The film focuses on up-and-coming tennis player Florence Farley (Sally Forrest). She spends much of her time practicing by hitting a tennis ball into numbered squares on her parents’ garage. One day while practicing, Florence meets Gordon McKay (Robert Clarke), a studly young man who works at the local country club. With his position, he is able to get Florence into the club to play tennis. Her skills quickly gain the attention of several of the well-to-do folks at the club who are anxious to sponsor her in tournaments.
This all thrills Florence’s overbearing mother, Millie (Claire Trevor). She has sworn that she is going to make sure her daughter has the life she never had and constantly reminds her poor husband (Kenneth Patterson) about his lack of drive. But now, with things going her way, dear old Mom begins to manipulate Florence’s career. This includes allowing a smarmy tennis promoter, Fletcher Locke (Carleton G. Young) to help steer Florence’s future.
But, now there’s a problem…just when Florence’s star is on the rise, she and Gordon are itchin’ to get married. Mommie dearest isn’t so thrilled about this. Florence is about to embark on a European tennis tour and mother has grown less thrilled with Gordon after learning that he is not from a wealthy family. By the way, poor old dad has been left at home all this time while Mom lives it up on the tennis tour and acts flirty with Fletcher. So, Mom tells Florence that she and Gordon can get married in Europe, and that Gordon can accompany the tour doing menial jobs. She knows that Gordon’s pride will not go along with this plan…and he ends up breaking off the engagement.
Now, Florence begins a downward spiral into depression and alcoholism. She becomes the bad girl of the tennis world. But Gordon hasn’t completely given up on her and there is hope that true love will win the match.

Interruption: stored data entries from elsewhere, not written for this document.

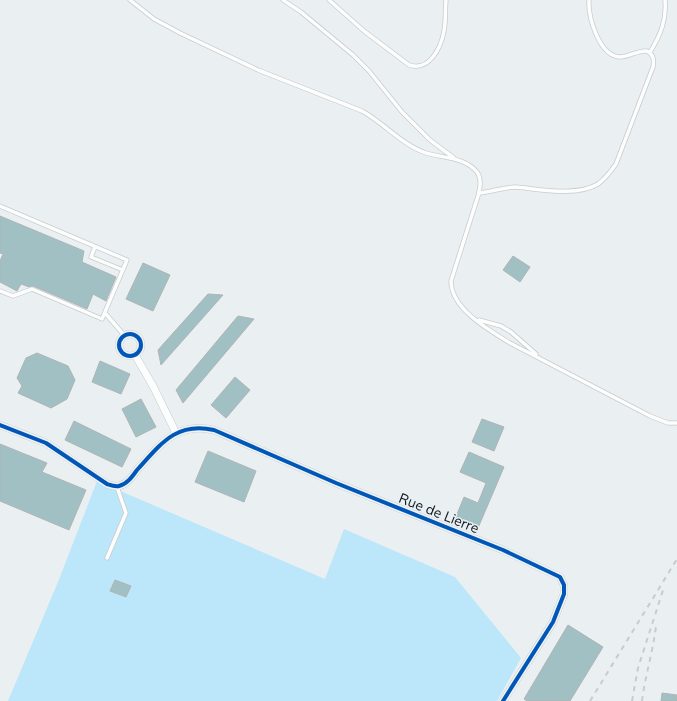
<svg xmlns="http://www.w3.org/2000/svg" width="677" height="701" font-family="Mulish,sans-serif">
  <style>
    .green { fill: #bce6f9 }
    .building { fill: #a1c0c3; stroke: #b0b4b6 }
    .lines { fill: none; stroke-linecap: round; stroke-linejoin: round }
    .service-casing { stroke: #c8cccd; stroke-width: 5 }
    .minor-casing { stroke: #c8cccd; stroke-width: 8 }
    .service { stroke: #fcfdfd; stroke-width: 3.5 }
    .minor { stroke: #fcfdfd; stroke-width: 7 }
    .rail { stroke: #cacbcc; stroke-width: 2; stroke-dasharray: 5 5; stroke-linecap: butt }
    .cycleway-casing { stroke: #e7f0f5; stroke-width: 6 }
    .cycleway { stroke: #0057b8; stroke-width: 4 }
    .labels { text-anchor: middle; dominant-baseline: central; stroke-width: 3; stroke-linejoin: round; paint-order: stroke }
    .street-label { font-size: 14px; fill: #131618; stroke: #e7f0f5 }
  </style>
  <rect width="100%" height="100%" fill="#eaeff2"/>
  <path class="green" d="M97 481 325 579 344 529 455 577 521 658 497 701H8L58 582Z"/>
  <path class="building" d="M0 216 84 251 82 262 116 277 106 301 93 294 87 309 33 286 29 287 21 284 17 291 0 282V261L3 254 0 253Z
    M513 256 530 267 520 282 503 270Z
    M143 263 170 275 153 311 126 299Z
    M208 294 223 295 161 365 158 350Z
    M238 316 254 319 183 403 176 390Z
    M37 353 68 366 75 380 67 399 51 408 18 393 22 386 17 378 26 358Z
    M100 361 130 374 121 394 92 382Z
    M235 377 250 390 226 418 211 405Z
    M141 399 156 427 136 437 122 409Z
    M482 419 504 427 494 451 472 442Z
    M74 421 131 449 122 467 65 440Z
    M0 444 47 463 42 472 86 490 69 530 0 501Z
    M208 451 256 471 244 502 195 482Z
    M469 452 504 467 478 528 455 519 464 497 478 503 486 483 460 472Z
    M115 580 131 586 126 597 110 591Z
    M568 625 603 647 570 701H527L524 699Z
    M662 693 677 695V701H661Z"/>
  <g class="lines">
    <defs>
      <path id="service" d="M130 0 154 19 180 33 258 70 362 111C384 123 402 145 426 153 442 158 465 157 477 172 482 179 480 188 478 196L451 281C451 309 489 330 510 343L650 416 668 423H677
        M283 0 301 12 353 55 369 71 402 112 430 140 454 158
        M329 0 364 31 409 65C429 72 441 48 444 31 446 21 445 10 446 0
        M650 52C660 36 667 20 665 0
        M479 193C490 192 506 187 515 187 540 189 576 197 598 184 605 179 611 171 616 164L653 67C654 60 654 55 647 51 638 50 629 57 620 57 599 56 588 17 589 0
        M0 206 127 260 102 319 32 289 13 296 0 291
        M95 247 91 257 123 270
        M105 313 124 335
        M479 320 501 326 511 332 536 354
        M107 558 126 513 117 487"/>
      <path id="minor" d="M119 345a11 11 0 1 1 22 0a11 11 0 1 1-22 0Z
        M135 355 153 386 176 433
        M0 425 46 443 107 484C110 485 115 487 119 486 127 484 132 477 137 470 160 445 176 421 214 430L336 483 503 550 560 577 564 585V594L553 622 503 701"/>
    </defs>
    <use href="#service" class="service-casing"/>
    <use href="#minor" class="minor-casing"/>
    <use href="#service" class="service"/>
    <use href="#minor" class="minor"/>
    <path class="rail" d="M590 701 677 559
      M632 701 638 668 664 587
      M642 701C645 676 653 652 656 626"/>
    <defs>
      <path id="cycleway" d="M119 345a11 11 0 1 1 22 0a11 11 0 1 1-22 0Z
        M0 425 46 443 107 484C110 485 115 487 119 486 127 484 132 477 137 470 160 445 176 421 214 430L336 483 503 550 560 577 564 585V594L553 622 503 701"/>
    </defs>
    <use href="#cycleway" class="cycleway-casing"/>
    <use href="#cycleway" class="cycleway"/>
  </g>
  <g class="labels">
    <g class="street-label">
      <text transform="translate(439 513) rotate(22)">Rue de Lierre</text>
    </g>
  </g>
</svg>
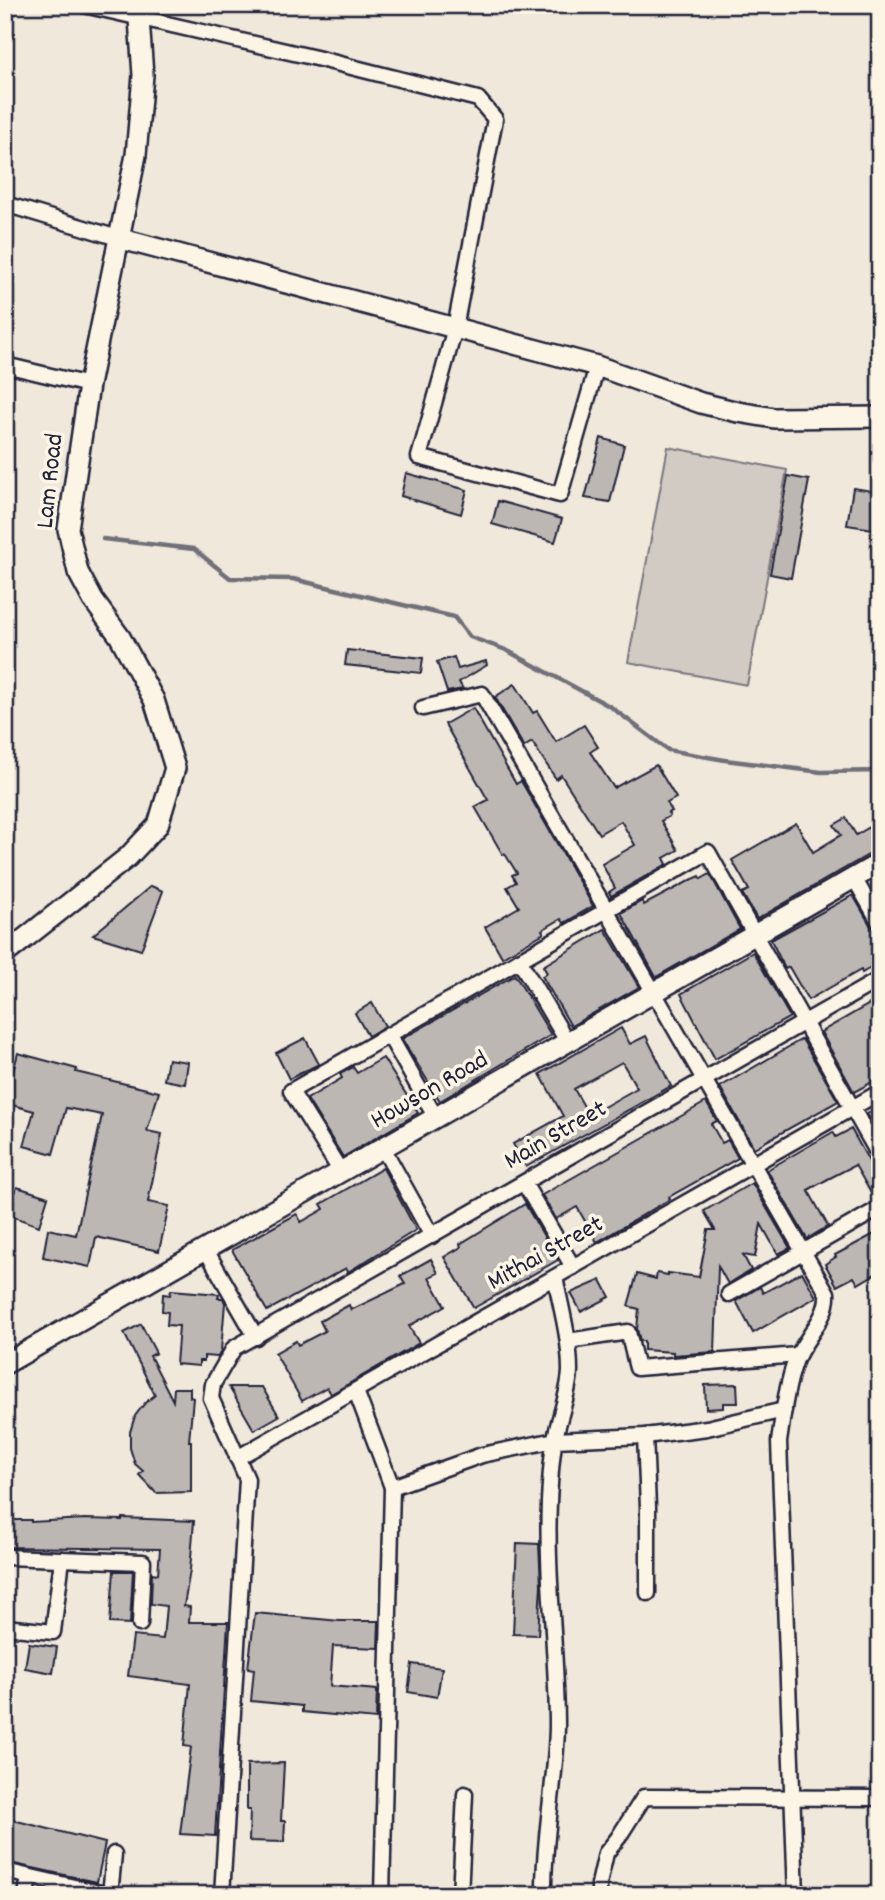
<svg xmlns="http://www.w3.org/2000/svg" width="885" height="1900" font-family="Dekko,sans-serif">
	<rect width="100%" height="100%" fill="#efe8db"/>
	<filter id="ink" filterUnits="userSpaceOnUse"><feTurbulence type="fractalNoise" baseFrequency=".0143" numOctaves="2"/><feDisplacementMap in="SourceGraphic" scale="14" xChannelSelector="R" yChannelSelector="G"/><feConvolveMatrix kernelMatrix="1 2 1 2 8 2 1 2 1" color-interpolation-filters="sRGB"/></filter>
	<g filter="url(#ink)">
		<polygon fill="#d1cbc3" stroke="#7a767f" stroke-width="2" points="668,447 787,470 747,685 628,662"/>
		<g fill="none" stroke-linecap="round" stroke-linejoin="round">
			<polyline stroke="#716f79" stroke-width="4.5" points="103,539 194,549 230,578 293,579 454,617 470,637 506,650 611,707 668,750 725,760 821,772 880,771"/>
		</g>
		<g fill="#bcb7b3" stroke="#22223b" stroke-width="2" fill-rule="evenodd">
			<polygon points="601,438 624,445 610,502 585,498"/>
			<polygon points="406,473 467,490 461,514 401,496"/>
			<polygon points="788,476 809,480 791,578 770,574"/>
			<polygon points="853,488 879,492 880,530 847,525"/>
			<polygon points="498,501 562,519 555,542 492,524"/>
			<polygon points="347,650 423,658 421,673 345,665"/>
			<polygon points="454,657 458,669 486,661 487,665 459,682 463,689 447,692 437,662"/>
			<polygon points="515,684 533,713 537,711 556,742 584,725 598,747 590,752 614,788 656,765 676,798 667,803 672,811 668,813 670,816 661,821 678,850 664,858 667,864 611,896 609,892 615,888 602,864 635,845 621,821 599,834 561,775 556,779 532,742 524,747 495,697"/>
			<polygon points="473,708 516,784 521,781 593,906 564,923 561,919 542,930 544,933 502,957 485,927 519,907 507,887 516,882 512,875 517,873 505,854 503,855 475,807 488,800 445,724"/>
			<polygon points="846,818 856,835 880,821 880,848 757,919 742,893 749,890 732,860 796,823 813,852 841,835 834,825"/>
			<polygon points="710,874 740,929 656,977 621,913 642,901 644,905 691,880 700,876 701,879"/>
			<polygon points="151,886 163,891 141,950 93,935"/>
			<polygon points="853,895 872,928 880,933 880,962 862,973 861,970 808,1000 789,967 785,969 771,940"/>
			<polygon points="605,929 639,987 571,1026 542,976 547,973 543,966"/>
			<polygon points="753,952 790,1017 715,1059 681,994"/>
			<polygon points="515,975 551,1035 440,1101 402,1039"/>
			<polygon points="880,998 880,1078 854,1092 821,1032"/>
			<polygon points="372,1003 385,1026 368,1036 355,1013"/>
			<path d="M621,1028L630,1044L646,1036L671,1086L526,1167L513,1144L563,1116L540,1074ZM622,1062L637,1088L593,1113L590,1108L586,1110L574,1089Z"/>
			<polygon points="305,1038 319,1064 289,1079 276,1053"/>
			<polygon points="802,1039 838,1101 754,1148 720,1087"/>
			<polygon points="18,1053 77,1069 76,1072 159,1092 147,1131 162,1134 148,1202 169,1206 159,1251 96,1237 90,1267 43,1257 48,1229 76,1235 102,1115 66,1108 53,1154 24,1146 34,1111 5,1103"/>
			<polygon points="383,1058 418,1113 343,1157 307,1099 342,1078 340,1074 353,1067 357,1073"/>
			<polygon points="168,1059 188,1062 185,1084 164,1080"/>
			<polygon points="706,1102 717,1121 711,1124 722,1143 728,1140 738,1158 669,1197 670,1199 597,1242 577,1207 556,1219 542,1195"/>
			<polygon points="880,1106 880,1137 867,1114"/>
			<polygon points="851,1129 880,1181 880,1198 875,1200 855,1165 828,1179 808,1190 828,1226 807,1239 767,1170 833,1132 836,1137"/>
			<polygon points="383,1168 416,1230 348,1272 346,1268 267,1311 232,1250 297,1214 301,1222 324,1209 321,1204"/>
			<polygon points="752,1183 790,1248 778,1254 761,1224 755,1257 743,1255 751,1270 728,1284 718,1266 715,1352 673,1355 673,1352 644,1350 644,1341 640,1341 637,1329 639,1309 628,1306 637,1274 656,1279 657,1273 668,1275 668,1273 699,1277 708,1230 715,1230 704,1211"/>
			<polygon points="17,1187 48,1197 39,1226 8,1215"/>
			<polygon points="525,1204 558,1260 474,1308 444,1257 461,1247 460,1244"/>
			<polygon points="880,1231 880,1271 858,1284 854,1277 837,1286 825,1264 836,1257 835,1255"/>
			<polygon points="431,1259 438,1273 429,1277 445,1306 409,1326 419,1343 331,1394 327,1387 302,1401 275,1353 296,1341 298,1345 325,1331 320,1321 349,1305 351,1310 405,1284 400,1276"/>
			<polygon points="802,1272 816,1297 753,1333 736,1301 760,1287 763,1293"/>
			<polygon points="601,1280 610,1297 581,1312 571,1293"/>
			<polygon points="171,1290 219,1294 218,1298 223,1298 225,1303 221,1351 218,1357 204,1356 204,1361 199,1361 199,1366 176,1364 179,1326 167,1325 168,1312 162,1311 163,1294 170,1295"/>
			<polygon points="141,1324 156,1353 150,1356 173,1401 174,1388 190,1388 190,1397 193,1398 189,1441 191,1441 191,1492 156,1493 139,1475 143,1471 135,1464 130,1448 130,1432 135,1416 145,1403 155,1395 124,1333"/>
			<polygon points="737,1384 738,1403 723,1403 723,1408 706,1409 705,1385"/>
			<polygon points="229,1387 262,1387 279,1416 254,1430"/>
			<polygon points="122,1518 194,1521 190,1570 184,1606 190,1607 189,1622 228,1622 215,1836 180,1834 191,1747 184,1746 190,1684 128,1676 133,1636 163,1639 166,1606 151,1604 152,1573 158,1574 160,1549 5,1547 5,1520 31,1520 31,1522 85,1519 122,1520"/>
			<polygon points="517,1543 539,1544 541,1585 538,1635 513,1634"/>
			<polygon points="114,1571 133,1571 130,1624 110,1623"/>
			<polygon points="255,1613 340,1621 379,1621 378,1648 333,1646 330,1686 377,1690 376,1719 302,1712 302,1706 251,1701 254,1669 248,1668"/>
			<polygon points="29,1643 57,1647 53,1673 25,1668"/>
			<polygon points="412,1664 442,1668 437,1697 408,1692"/>
			<polygon points="284,1763 281,1821 285,1821 284,1842 249,1841 250,1810 247,1810 247,1764"/>
			<polygon points="5,1818 105,1843 97,1882 5,1862"/>
		</g>
		<g fill="none" stroke-linecap="round" stroke-linejoin="round">
			<g stroke="#22223b" stroke-width="19">
				<g id="street">
					<polyline points="84,5 316,58 478,99 495,119 455,328 419,457 560,495 597,366"/>
					<polyline points="5,204 118,238"/>
					<polyline points="5,365 89,385"/>
					<path d="M423,708L482,694L827,1293C829,1318 803,1339 795,1362C786,1388 783,1415 779,1442L796,1895"/>
					<polyline points="854,878 880,923"/>
					<polyline points="519,960 568,1043"/>
					<polyline points="389,1035 436,1118"/>
					<polyline points="383,1148 432,1236"/>
					<polyline points="341,1172 291,1091 708,852 880,1157"/>
					<polyline points="524,1183 573,1267"/>
					<polyline points="206,1250 256,1337"/>
					<polyline points="729,1294 880,1208"/>
					<polyline points="568,1341 628,1332 637,1368 798,1355"/>
					<polyline points="356,1391 392,1487 382,1895"/>
					<polyline points="645,1436 648,1507 648,1593"/>
					<polyline points="237,1458 880,1092"/>
					<polyline points="392,1487 482,1455 555,1440 645,1436 707,1428 784,1410"/>
					<polyline points="5,1557 143,1562 140,1624"/>
					<polyline points="5,1627 53,1632 62,1559"/>
					<polyline points="5,1871 109,1895"/>
					<polyline points="26,1895 29,1877"/>
					<polyline points="110,1895 114,1854"/>
					<polyline points="222,1895 247,1479 211,1398 213,1384 234,1348 880,979"/>
					<polyline points="460,1895 465,1794"/>
					<path d="M544,1895C543,1838 556,1783 557,1726C557,1651 546,1577 549,1502C550,1482 551,1459 555,1439C559,1416 569,1394 570,1371C570,1339 561,1308 555,1277"/>
					<polyline points="599,1895 599,1884 606,1853 618,1838 644,1797 880,1798"/>
				</g>
			</g>
			<g stroke="#22223b" stroke-width="24">
				<g id="secondary">
					<polyline points="118,238 597,366 701,403 738,412 774,418 880,417"/>
					<polyline points="5,954 128,857 158,825 175,768 154,700 120,637 93,600 78,572 68,529 89,385 136,155 143,75 138,5"/>
					<polyline points="5,1364 880,863"/>
				</g>
			</g>
			<use href="#street" stroke="#fcf5e5" stroke-width="14"/>
			<use href="#secondary" stroke="#fcf5e5" stroke-width="19"/>
		</g>
	</g>
	<g text-anchor="middle" dominant-baseline="central" stroke-width="7" stroke-linejoin="round" paint-order="stroke">
		<g font-size="26" fill="#22223b" stroke="#fcf5e5">
			<text transform="translate(51 481) rotate(-84)">Lam Road</text>
			<text transform="translate(430 1091) rotate(-30)">Howson Road</text>
			<text transform="translate(556 1136) rotate(-30)">Main Street</text>
			<text transform="translate(546 1254) rotate(-29)">Mithai Street</text>
		</g>
	</g>
	<rect width="885" height="1900" fill="none" stroke="#fcf5e5" stroke-width="28"/>
	<rect x="14" y="14" width="857" height="1872" fill="none" stroke="#22223b" stroke-width="2.5" filter="url(#ink)"/>
</svg>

The title sure makes this movie sound more scandalous than it actually is. Though not anything extraordinary, it does have some good drama and a few standout performances. Sally Forrest is well cast as the naive Florence, but Claire Trevor as the demon mother is definitely the highlight. She’s sneaky and conniving, but not just outright evil. She has the best of intentions, but doesn’t realize her own selfish motives. She makes an effective villain.
My main problems with the film come from it not going far enough. This is a B-drama from 1951, so there are limits to what they could do. And at a compact 76 minutes in length, there’s not much time. But the film could’ve been a lot more effective had certain elements of the story been allowed to go a bit further. For example, there are hints that Florence’s mom may be having an affair with Fletcher Locke. After all, she’s staying in fancy hotels halfway around the globe, while her husband becomes sickly back home. Had this element of the story been played up more, it may have made Florence’s breakdown later on more powerful. While we’re on that subject, I wish the filmmakers had done more with Florence’s deteriorating mental state as well. As it is, it comes on very abruptly and is resolved a bit too quickly as well. It’s a missed opportunity that could’ve paid off in big ways.
Still, the film is enjoyable enough, helped by a solid villain. Who knew amateur tennis had such a seedy underbelly?